Within two days, Malhotra had a brutal cold that she initially believed to be a sinus infection — but a COVID test on Nov. 13 confirmed the worst: she had, once again, tested positive for coronavirus.
“I sprinted to my bedroom, locked my door, and called my mom, like, ‘How is this happening again?’” she recalls. “Then my doctor called me and was like, ‘How did you test positive twice? This is crazy.’”
The second time around, her symptoms were milder, but she did develop slight chest pains, more intense fatigue and a severe, constant headache in addition to her sinus troubles. She also lost her sense of smell and taste.
“I feel like there are so many factors to this virus that people don’t know about, but me getting it twice and being symptomatic both times is just so shocking,” she says. “I think the scariest thing to take away from this is that we don’t know if this is going to have any long-term effects on any of our bodies.”
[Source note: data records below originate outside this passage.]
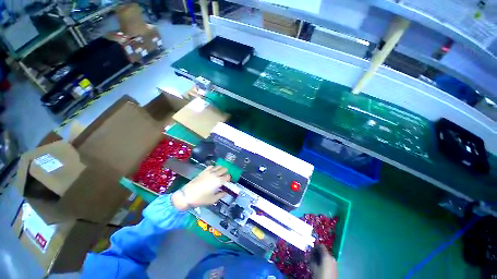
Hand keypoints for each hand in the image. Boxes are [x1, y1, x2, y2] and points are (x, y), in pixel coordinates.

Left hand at [172, 166, 229, 210]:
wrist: (187, 195)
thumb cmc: (201, 199)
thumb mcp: (213, 200)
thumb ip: (221, 195)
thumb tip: (225, 192)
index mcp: (219, 181)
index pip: (228, 176)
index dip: (229, 179)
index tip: (227, 182)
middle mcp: (215, 175)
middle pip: (224, 169)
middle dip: (226, 173)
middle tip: (224, 178)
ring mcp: (209, 172)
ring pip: (218, 166)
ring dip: (221, 169)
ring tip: (220, 173)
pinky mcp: (203, 171)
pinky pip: (211, 166)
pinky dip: (214, 167)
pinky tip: (213, 171)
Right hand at [311, 245, 337, 278]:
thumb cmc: (321, 276)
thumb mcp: (314, 268)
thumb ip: (310, 259)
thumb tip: (308, 254)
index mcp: (327, 256)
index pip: (321, 246)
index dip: (315, 246)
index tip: (310, 249)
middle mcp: (332, 257)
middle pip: (323, 251)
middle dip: (317, 252)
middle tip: (311, 255)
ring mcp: (335, 263)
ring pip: (325, 256)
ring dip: (320, 257)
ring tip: (314, 261)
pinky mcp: (335, 268)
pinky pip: (328, 261)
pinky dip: (323, 261)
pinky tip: (319, 265)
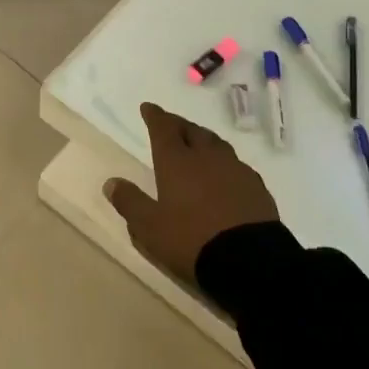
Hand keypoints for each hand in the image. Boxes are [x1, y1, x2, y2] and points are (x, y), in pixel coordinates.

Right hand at [104, 103, 278, 283]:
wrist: (250, 260)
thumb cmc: (191, 240)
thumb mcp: (150, 227)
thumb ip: (130, 202)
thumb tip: (112, 182)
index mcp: (177, 161)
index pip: (163, 128)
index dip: (154, 116)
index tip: (148, 107)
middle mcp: (207, 157)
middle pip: (192, 131)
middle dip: (179, 125)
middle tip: (171, 124)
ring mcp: (235, 170)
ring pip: (216, 144)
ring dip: (203, 140)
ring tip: (197, 143)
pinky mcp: (257, 187)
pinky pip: (236, 165)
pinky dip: (223, 162)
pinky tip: (224, 173)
She adds: “I think that that’s what makes me want to be the most cautious and as socially distant and aware as I can be during this time because, until we have a vaccine, until we have an answer, everything is a guessing game.”
Malhotra also warns that everyone should take the virus seriously, not just for themselves, but for others as well.
“It’s great that some people recover or are asymptomatic,” she says. “But just because you’re fine doesn’t mean someone else is going to be. You don’t know who you’re impacting.”